The idea came to me after I downloaded The Omega Factor: Divinity, the latest audio book from Big Finish Productions. Originally The Omega Factor was a BBC Scotland TV series created by Jack Gerson and screened way back in 1979. Set in the Capital, it followed the adventures of two paranormal investigators - Dr Anne Reynolds, played by Louise Jameson, and reluctant psychic Tom Crane, played by James Hazeldine.

It only ran for one series, thanks to the interference of self-appointed moral campaigner Mary Whitehouse who objected to its themes of the supernatural and the occult - today it is hard to believe such a person held so much power. Big Finish resurrected the series as a radio drama and continue to produce new audio books featuring the characters with the blessing of Jack’s daughter Natasha, who also appeared in the original TV series.

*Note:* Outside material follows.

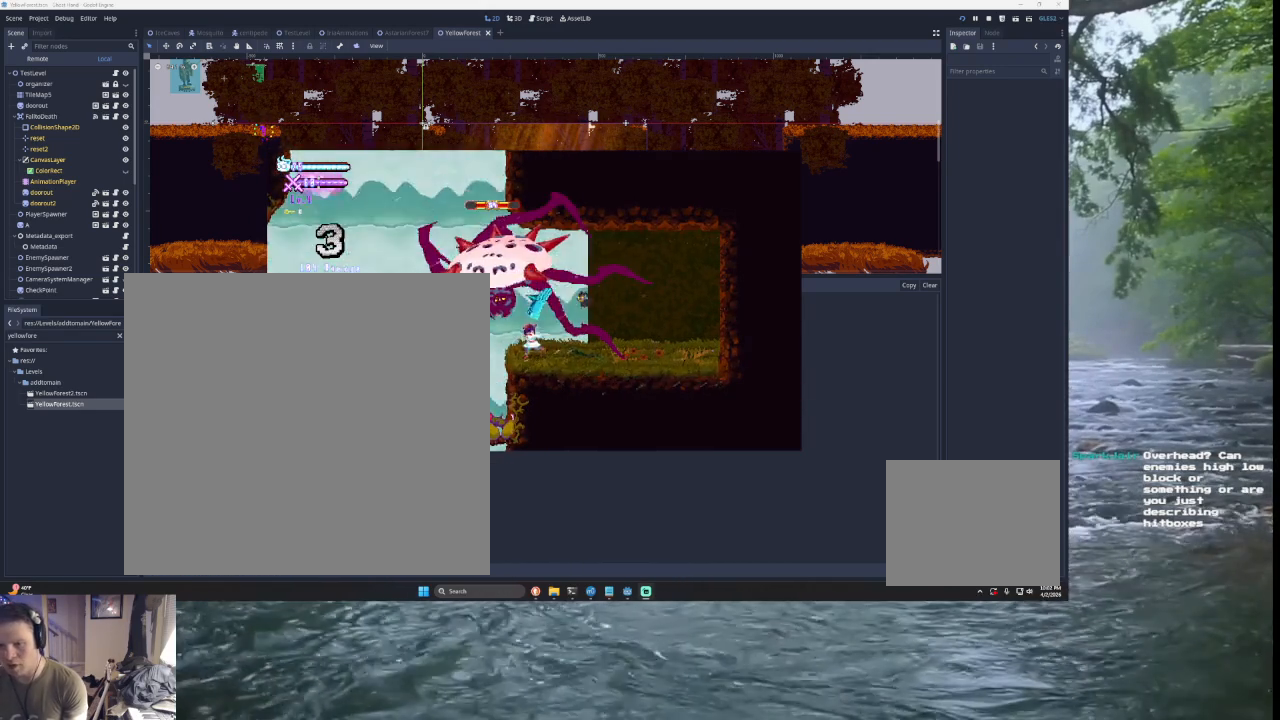
{"buttons": [], "left_stick": "up", "right_stick": "center", "events": []}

As much of the original series featured locations in and around the Old Town - looking somewhat more dilapidated back then - it seemed Divinity was the ideal companion to accompany me as I rediscovered the Royal Mile. Despite the latest investigation not being set in Edinburgh, it certainly added an extra dimension to the drama as I explored the shadowy closes and pends, some I had never ventured down before.

Perhaps the most unnerving thing, however, was the stillness of the famous street. The quiet calm that has descended on what would normally be bustling with tourists. The lack of people and traffic makes the Royal Mile experience more eerie than ever right now. It’s almost as if the ghosts have been released to come out and play - or maybe I’ve been listening to The Omega Factor too much.